On Tuesday, June 16, 2015 at 10:49:54 AM UTC-4, Bob F wrote:
>
stry...@yahoo.com wrote:
> > I am re doing my landscaping against the house. On one side during a
> > hard rain I have problems with water in my crawlspace. I decided to
> > re grade by hand the area around my foundation. I know this sounds
> > stupid, but I removed my river gravel mulch. I planed on regarding
> > with crusher run, covering that with 6 mil plastic and at the end of
> > the slope install a French drain. I will wash my river rock and re
> > install it on top of the black plastic. The idea being the slope
> > would slope water into the French drain.
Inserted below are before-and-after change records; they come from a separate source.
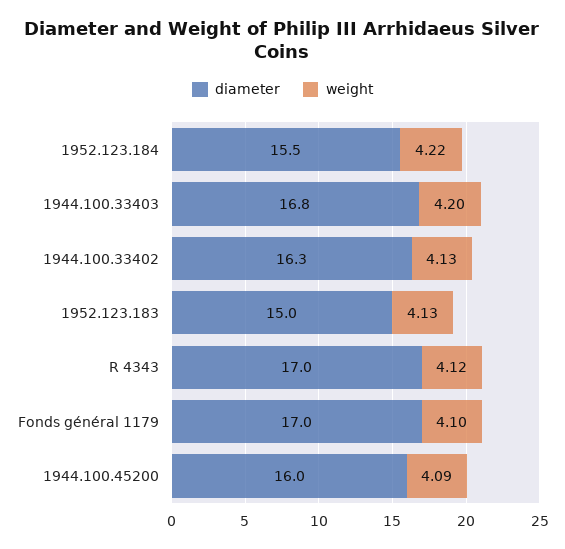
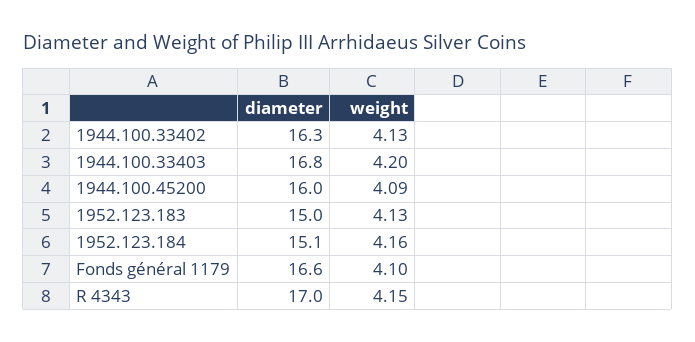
  {
    "diameter": {
-     "1952.123.184": 15.5,
+     "1952.123.184": 15.1,
      "1944.100.33403": 16.8,
      "1944.100.33402": 16.3,
      "1952.123.183": 15,
      "R 4343": 17,
-     "Fonds général 1179": 17,
+     "Fonds général 1179": 16.6,
      "1944.100.45200": 16
    },
    "weight": {
-     "1952.123.184": 4.22,
+     "1952.123.184": 4.16,
      "1944.100.33403": 4.2,
      "1944.100.33402": 4.13,
      "1952.123.183": 4.13,
-     "R 4343": 4.12,
+     "R 4343": 4.15,
      "Fonds général 1179": 4.1,
      "1944.100.45200": 4.09
    }
  }

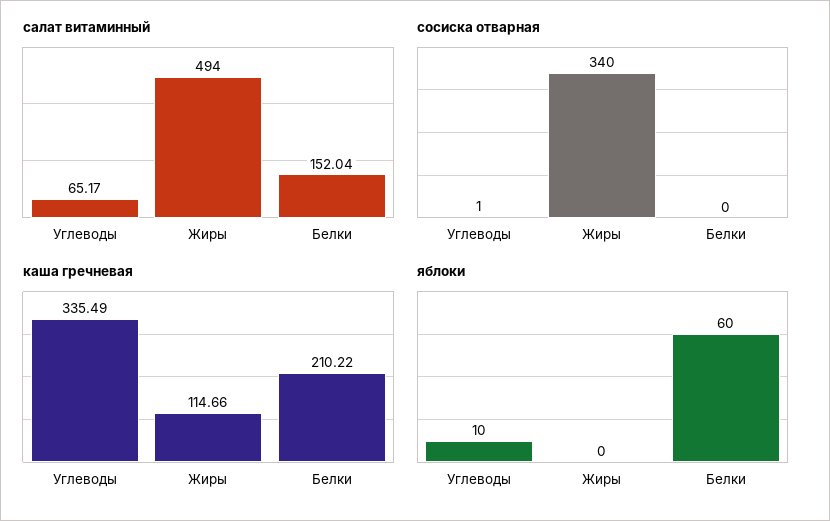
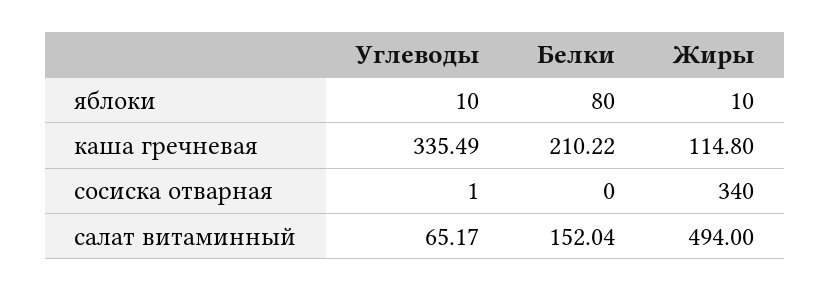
  {
    "салат витаминный": {
      "Углеводы": 65.17,
      "Жиры": 494,
      "Белки": 152.04
    },
    "сосиска отварная": {
      "Углеводы": 1,
      "Жиры": 340,
      "Белки": 0
    },
    "каша гречневая": {
      "Углеводы": 335.49,
-     "Жиры": 114.66,
+     "Жиры": 114.8,
      "Белки": 210.22
    },
    "яблоки": {
      "Углеводы": 10,
-     "Жиры": 0,
+     "Жиры": 10,
-     "Белки": 60
+     "Белки": 80
    }
  }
The idea of using the
> > crusher run is it would compact good with my hand tamper and would
> > provide an extra weed barrier. (I hate pulling weeds).
> >
> > I got to reading and am confused. Some sites say you should not add
> > soil or anything against the house when regarding, that you should
> > take away soil where you want the end of the slope. Why is that?
>
> One thing you do not want to do is raise the soil line so that it touches or
> even gets too close to any wood, such as siding, as that can cause fast rotting
> of the wood. That may not be what those sites are talking about.
>
+1
It makes no sense to just say you can never raise the soil line.
What if it were too low to begin with? You have to apply some
logic and common sense. If you have a foot between siding and
the existing soil, raising it a couple inches isn't going to
create some disaster. But you also have to look at basement
windows, doors, etc and how what you're doing will affect them.
Beyond that, without seeing the site, hard to give much additional
input. Grade sloping towards the house is not right and a drain
scheme is one way of possibly dealing with it. The talk about
actually putting water at the foundation, I would think that is
probably for some special, non-typical soil conditions.